I'd check for high temperatures. Small cases don't often have great cooling and NVMe devices using an m.2 slot sometimes need a heatsink to help effectively cool them down.

My CPU is currently +50.4°C, but under transcode loads, I've seen it as high as 95°C before it self-throttles. My m.2 SSD is currently,
Code:
Disk: /dev/sdb
Current Temperature:                    45 Celsius
Under load, it runs about 10°C hotter than spinning disks do - so 55°C is about the highest I've ever seen. Some enterprise 10K rpm HDDs run hotter.
For example, can you guess which is the enterprise disk in this list?
Code:
Disk: /dev/sda
Current Temperature:                    39 Celsius
Disk: /dev/sdc
Current Temperature:                    47 Celsius
Disk: /dev/sdd
Current Temperature:                    35 Celsius
Disk: /dev/sde
Current Temperature:                    38 Celsius
Disk: /dev/sdf
Current Temperature:                    34 Celsius
Disk: /dev/sdg
Current Temperature:                    33 Celsius
Hint, none are SSDs.

If a name-brand SSD doesn't support SMART, there is definitely a connectivity issue. Kingston will support SMART. BTW, new, reputable, SSDs fail from time to time within the first few months. All storage fails, so having backups really isn't optional for anything you don't want to lose. A 2TB USB3 spinning disk is just $50, so there is little chance that the time needed to recreate that data will be less than $50 of your time and effort. Especially if you actually got a 2TB SSD for media serving? Srsly? No need regardless of the media involved.
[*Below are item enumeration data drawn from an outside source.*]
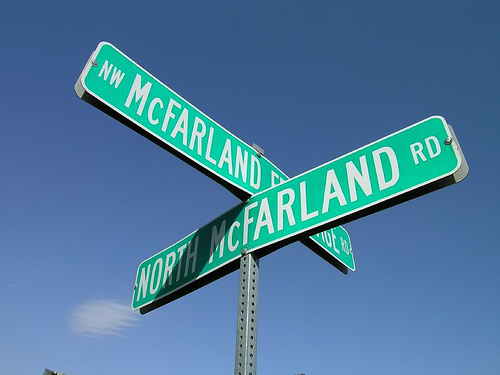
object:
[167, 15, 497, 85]
sky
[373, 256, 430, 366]
sky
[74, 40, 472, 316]
signs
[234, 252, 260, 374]
bar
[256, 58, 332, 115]
clouds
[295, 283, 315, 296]
clouds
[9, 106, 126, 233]
sky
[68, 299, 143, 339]
cloud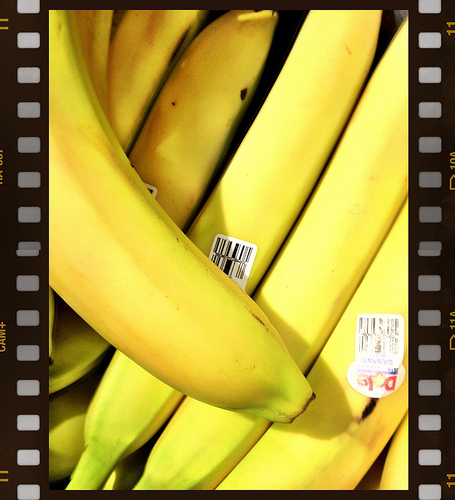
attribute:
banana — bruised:
[48, 20, 343, 439]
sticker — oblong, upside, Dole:
[341, 298, 404, 404]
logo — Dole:
[347, 356, 406, 398]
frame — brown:
[0, 0, 49, 498]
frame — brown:
[408, 0, 454, 499]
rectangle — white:
[16, 31, 40, 47]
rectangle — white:
[16, 100, 41, 118]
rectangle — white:
[16, 169, 41, 187]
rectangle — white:
[417, 66, 443, 84]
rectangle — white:
[418, 134, 442, 152]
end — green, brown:
[258, 378, 314, 422]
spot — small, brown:
[239, 87, 248, 101]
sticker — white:
[323, 310, 411, 405]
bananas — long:
[45, 44, 404, 487]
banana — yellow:
[54, 15, 323, 429]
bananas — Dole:
[51, 11, 409, 490]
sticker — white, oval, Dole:
[347, 362, 405, 399]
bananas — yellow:
[45, 11, 318, 421]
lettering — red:
[359, 373, 397, 394]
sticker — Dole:
[347, 358, 404, 395]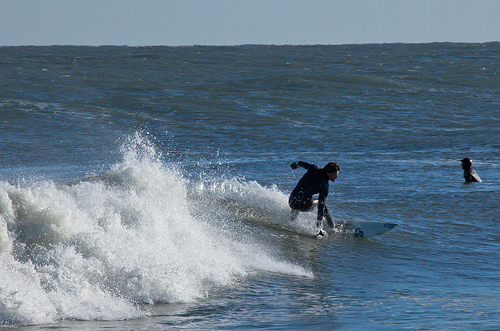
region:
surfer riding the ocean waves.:
[280, 153, 400, 244]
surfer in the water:
[261, 149, 380, 251]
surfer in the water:
[284, 149, 344, 243]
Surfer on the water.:
[280, 143, 400, 238]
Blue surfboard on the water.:
[322, 214, 400, 246]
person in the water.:
[452, 149, 484, 186]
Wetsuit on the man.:
[282, 150, 351, 240]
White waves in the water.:
[4, 128, 330, 327]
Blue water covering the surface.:
[2, 45, 498, 330]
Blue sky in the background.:
[2, 0, 497, 43]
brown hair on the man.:
[316, 153, 344, 185]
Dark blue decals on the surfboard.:
[346, 217, 401, 242]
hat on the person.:
[455, 153, 475, 170]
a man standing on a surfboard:
[281, 155, 342, 235]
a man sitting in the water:
[457, 154, 482, 181]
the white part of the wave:
[3, 169, 291, 306]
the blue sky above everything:
[2, 2, 499, 44]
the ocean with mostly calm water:
[1, 48, 492, 329]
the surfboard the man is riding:
[334, 214, 399, 239]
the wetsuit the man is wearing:
[289, 160, 328, 218]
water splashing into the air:
[106, 114, 235, 174]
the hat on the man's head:
[454, 153, 472, 167]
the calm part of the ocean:
[12, 51, 497, 151]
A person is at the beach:
[15, 32, 455, 315]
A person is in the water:
[18, 72, 421, 327]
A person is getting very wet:
[33, 60, 415, 328]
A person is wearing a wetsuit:
[25, 38, 417, 318]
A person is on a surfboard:
[40, 41, 420, 326]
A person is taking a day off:
[26, 56, 431, 321]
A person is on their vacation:
[60, 83, 422, 309]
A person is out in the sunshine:
[11, 80, 426, 301]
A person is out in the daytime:
[60, 82, 430, 304]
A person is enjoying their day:
[47, 83, 443, 327]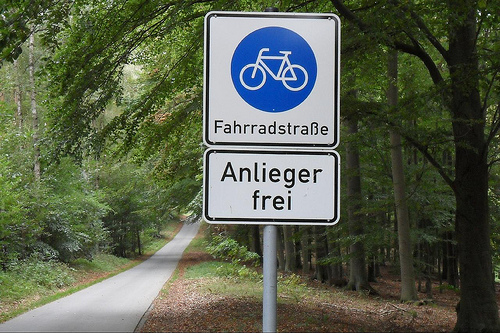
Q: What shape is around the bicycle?
A: Cirlce.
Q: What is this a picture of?
A: Bicycle path.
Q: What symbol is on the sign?
A: A symbol of a bike.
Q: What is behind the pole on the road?
A: Trees.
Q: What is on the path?
A: There is nothing.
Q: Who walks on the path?
A: There is noone.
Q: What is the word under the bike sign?
A: Fahrradstrabe.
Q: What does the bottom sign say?
A: Anlieger frei.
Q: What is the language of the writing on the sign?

A cheapo external USB2 HDD would almost certainly be faster than needed to provide streaming 4K videos to the house.

Page faults can be caused by bad RAM. If you had a Ryzen, I'd say to stick with DOCP settings, but back off on the speed a few hundred Mhz to get a stable setup and perhaps raise the voltage +0.05V. With Intel, all I can say is to run memtest for at least 24 hours straight.